**Try it**: When you return the data, keep every word exact and include none of the images.

**Provided data**:
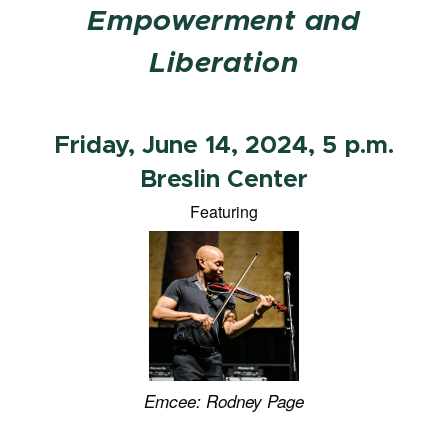
Empowerment and
Liberation
Friday, June 14, 2024, 5 p.m.
Breslin Center
Featuring
Emcee:
Rodney Page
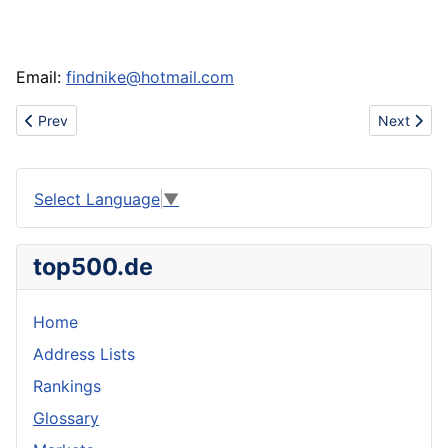
Email:
findnike@hotmail.com
Previous article: Www.shoesdiscovery.com sell handbag,watch,ti
Next artic
Prev
Next
Select Language
▼
top500.de
Home
Address Lists
Rankings
Glossary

**Finished exercise**:
Empowerment and
Liberation
Friday, June 14, 2024, 5 p.m.
Breslin Center
Featuring
Emcee:
Rodney Page
Email:
findnike@hotmail.com
Previous article: Www.shoesdiscovery.com sell handbag,watch,ti
Next artic
Prev
Next
Select Language
▼
top500.de
Home
Address Lists
Rankings
Glossary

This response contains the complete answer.